(Excerpted records begins)

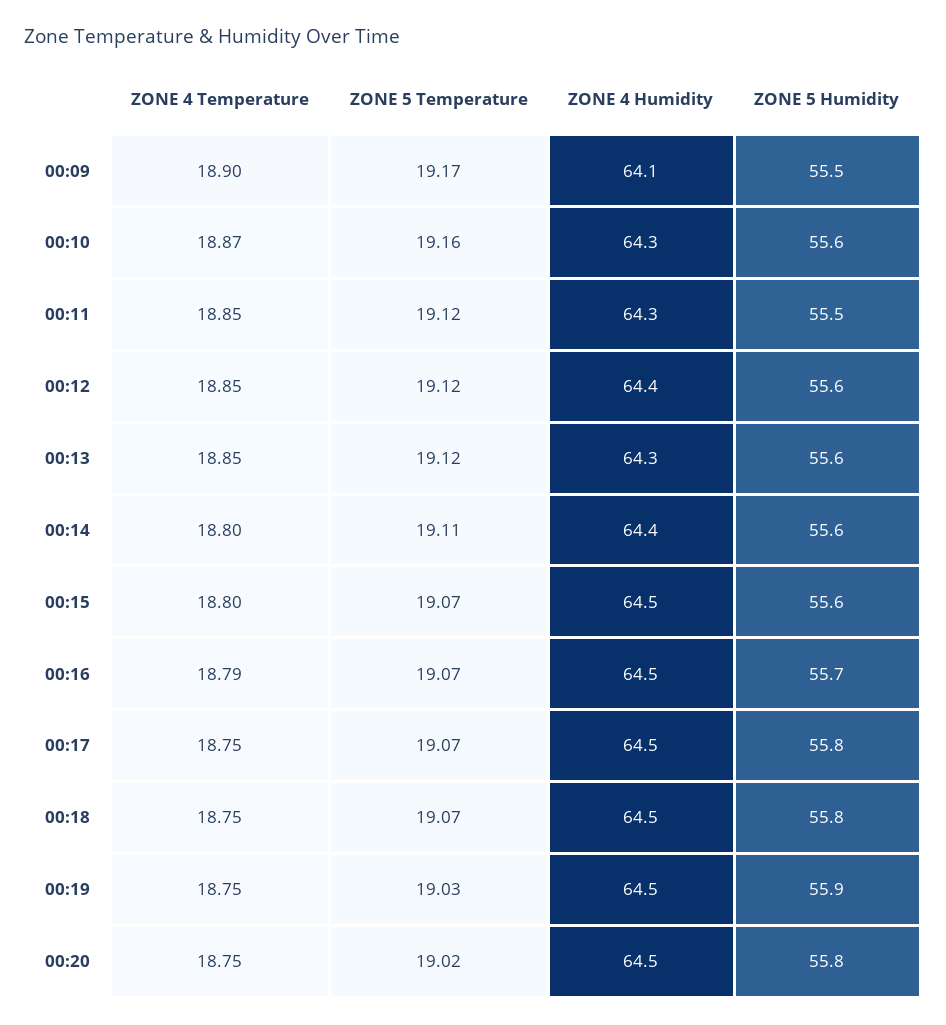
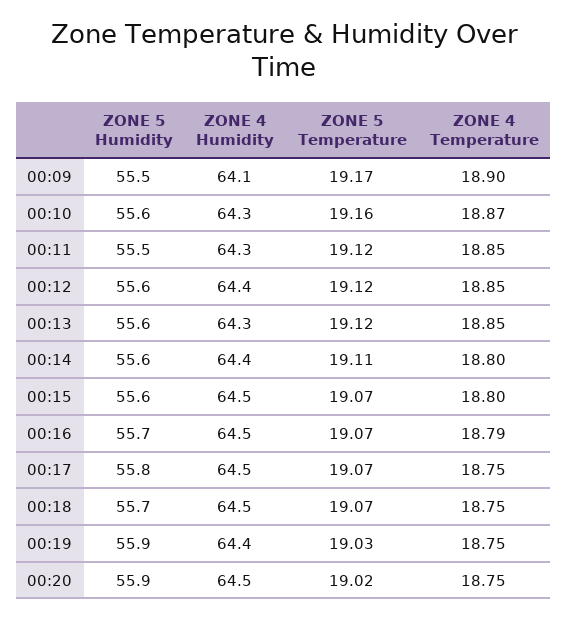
  {
    "ZONE 4 Temperature": {
      "00:09": 18.9,
      "00:10": 18.87,
      "00:11": 18.85,
      "00:12": 18.85,
      "00:13": 18.85,
      "00:14": 18.8,
      "00:15": 18.8,
      "00:16": 18.79,
      "00:17": 18.75,
      "00:18": 18.75,
      "00:19": 18.75,
      "00:20": 18.75
    },
    "ZONE 5 Temperature": {
      "00:09": 19.17,
      "00:10": 19.16,
      "00:11": 19.12,
      "00:12": 19.12,
      "00:13": 19.12,
      "00:14": 19.11,
      "00:15": 19.07,
      "00:16": 19.07,
      "00:17": 19.07,
      "00:18": 19.07,
      "00:19": 19.03,
      "00:20": 19.02
    },
    "ZONE 4 Humidity": {
      "00:09": 64.1,
      "00:10": 64.3,
      "00:11": 64.3,
      "00:12": 64.4,
      "00:13": 64.3,
      "00:14": 64.4,
      "00:15": 64.5,
      "00:16": 64.5,
      "00:17": 64.5,
      "00:18": 64.5,
-     "00:19": 64.5,
+     "00:19": 64.4,
      "00:20": 64.5
    },
    "ZONE 5 Humidity": {
      "00:09": 55.5,
      "00:10": 55.6,
      "00:11": 55.5,
      "00:12": 55.6,
      "00:13": 55.6,
      "00:14": 55.6,
      "00:15": 55.6,
      "00:16": 55.7,
      "00:17": 55.8,
-     "00:18": 55.8,
+     "00:18": 55.7,
      "00:19": 55.9,
-     "00:20": 55.8
+     "00:20": 55.9
    }
  }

(Excerpted records ends)

- Problem: An exact reprint of every record is required, with the pictures omitted.

- Solved exercise:
  {
    "ZONE 4 Temperature": {
      "00:09": 18.9,
      "00:10": 18.87,
      "00:11": 18.85,
      "00:12": 18.85,
      "00:13": 18.85,
      "00:14": 18.8,
      "00:15": 18.8,
      "00:16": 18.79,
      "00:17": 18.75,
      "00:18": 18.75,
      "00:19": 18.75,
      "00:20": 18.75
    },
    "ZONE 5 Temperature": {
      "00:09": 19.17,
      "00:10": 19.16,
      "00:11": 19.12,
      "00:12": 19.12,
      "00:13": 19.12,
      "00:14": 19.11,
      "00:15": 19.07,
      "00:16": 19.07,
      "00:17": 19.07,
      "00:18": 19.07,
      "00:19": 19.03,
      "00:20": 19.02
    },
    "ZONE 4 Humidity": {
      "00:09": 64.1,
      "00:10": 64.3,
      "00:11": 64.3,
      "00:12": 64.4,
      "00:13": 64.3,
      "00:14": 64.4,
      "00:15": 64.5,
      "00:16": 64.5,
      "00:17": 64.5,
      "00:18": 64.5,
-     "00:19": 64.5,
+     "00:19": 64.4,
      "00:20": 64.5
    },
    "ZONE 5 Humidity": {
      "00:09": 55.5,
      "00:10": 55.6,
      "00:11": 55.5,
      "00:12": 55.6,
      "00:13": 55.6,
      "00:14": 55.6,
      "00:15": 55.6,
      "00:16": 55.7,
      "00:17": 55.8,
-     "00:18": 55.8,
+     "00:18": 55.7,
      "00:19": 55.9,
-     "00:20": 55.8
+     "00:20": 55.9
    }
  }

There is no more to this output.